Newbridge Networks Corporation
- Industry: Data and voice networking
- Founded: 1986; 40 years ago
- Founder: Sir Terry Matthews
- Defunct: February 2000
- Fate: Acquired by Alcatel
- Headquarters: Ottawa, Ontario, Canada
- Products: 4601A Network Manager; 46020 Network Management System; ACC routers; Alcatel 7470; MainStreet 36150; ;

= Newbridge Networks =

Defunct Canadian voice and data networking company

Newbridge Networks Corporation was founded by Welsh-Canadian entrepreneur Sir Terry Matthews in Ottawa. It was founded in 1986 to create data and voice networking products after Matthews was forced out of his original company Mitel. According to Matthews, he saw that data networking would grow far faster than voice networking, and he had wanted to take Mitel in much the same direction, but the 'risk-averse' British Telecom-dominated Mitel board refused and effectively ousted him. The name Newbridge Networks comes from Sir Terry Matthews' home town of Newbridge in south Wales.

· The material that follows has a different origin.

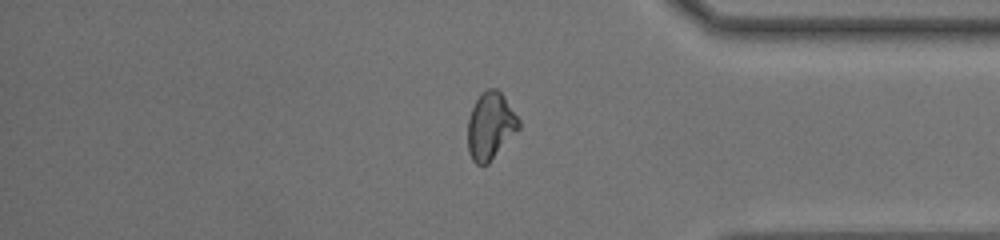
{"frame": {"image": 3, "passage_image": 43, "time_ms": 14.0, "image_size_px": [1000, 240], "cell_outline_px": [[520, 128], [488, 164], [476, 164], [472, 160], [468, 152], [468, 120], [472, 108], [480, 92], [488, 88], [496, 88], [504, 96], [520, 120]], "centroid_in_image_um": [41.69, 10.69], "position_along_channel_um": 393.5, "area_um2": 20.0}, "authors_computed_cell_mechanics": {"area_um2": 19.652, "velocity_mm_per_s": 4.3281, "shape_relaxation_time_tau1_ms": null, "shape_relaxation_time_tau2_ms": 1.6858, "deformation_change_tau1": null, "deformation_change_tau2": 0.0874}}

Newbridge quickly became a major market player in this area using the voice switching and software engineering expertise that was prevalent in the Ottawa area.

The company initially had innovative channelbank products, which allowed telcos with existing wiring to offer a wide variety of new services. Newbridge also offered (for the time) the industry's most innovative network management (46020 NMS) and ISDN TAP 3500, RS-232C 3600 Mainstreet and ACC "river" routers (Congo/Amazon/Tigris etc.), including distributed star-topology routing through both proprietary software over the unused facilities' data links in optical hardware and telco switches.

Starting in 1992 the company became increasingly focused upon and well known for its family of ATM products such as the MainStreet 36150 and MainStreet Xpress 36170 (later renamed Alcatel 7470).

Newbridge later absorbed some routing technology that had been abandoned by Tandem Computers, with the purchase of Ungermann-Bass and entered the pure data networking market with a traditional routing and switching product. This was in addition to its internally developed ViViD product line, which was a network-wide distributed routing product (ridge or routing bridge—bridges with a centralized routing server).

Newbridge had 30% ownership of affiliate West End Systems Corp., which was headquartered in Kanata, Ontario, with R&D facilities in Arnprior, Ontario.

Newbridge was purchased and absorbed by Alcatel in late February 2000 for over $7 billion in stock. With this transaction, Matthews became the single largest shareholder in Alcatel.